The zigzagging path and the stream run down to a circular maze of Kurume azaleas planted in rusty steel containers in the water. It was coming to full bloom; a eye-catching blaze of colour, that felt almost aggressive amongst the otherwise restricted color scheme. So called 'specialty gardens' encircled the central pool with azaleas; looking at them, I caught myself thinking 'Oh no, not a kitchen garden here', as 'cottagey' as they were in their expression (the second picture above, on the half way level from the pool up). Irwin meant them to provide scale and intimacy, but somehow I just thought that they felt out of place with their small scale, completely dwarfed by their surroundings.
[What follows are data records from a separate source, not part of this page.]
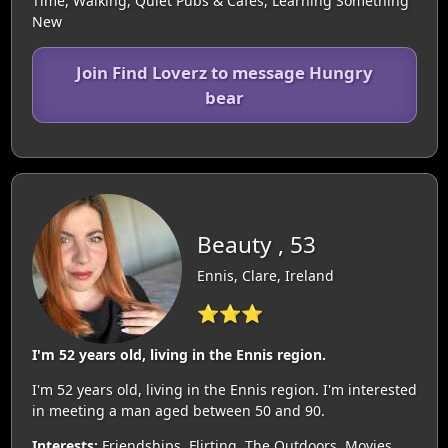
Time, Walking, Quiet Pubs & Cafes, Learning Something
New
Join Find Loverz to message Hungry
bear
Beauty , 53
Ennis, Clare, Ireland
⭐⭐⭐
I'm 52 years old, living in the Ennis region.
I'm 52 years old, living in the Ennis region. I'm interested
in meeting a man aged between 50 and 90.
Interests:
Friendships, Flirting, The Outdoors, Movies,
Instead, I found the sculptural, rusted iron bar 'mushrooms' (above), with bougainvilleas climbing up them, in perfect scale with their environment, providing rest in well-needed shade in the white, Californian sun.
On the south side of the Center, several staircases with viewing platforms extended out from the building. A roof terrace planted with cacti made a great focal point in front of the boundless view; I thought that they mirrored the rounded forms of the leafy suburbs, suddenly changing into the spiky, high specimens, like the skyscrapers in the distant horizon. Gliding down to the garage in the silent tram, I was uncertain if I could ever get used to this kind of grandeur; like the great chateaus and museums of Europe, the Getty Center seemed like a place best enjoyed in small portions, carefully dealt out over convenient periods of time.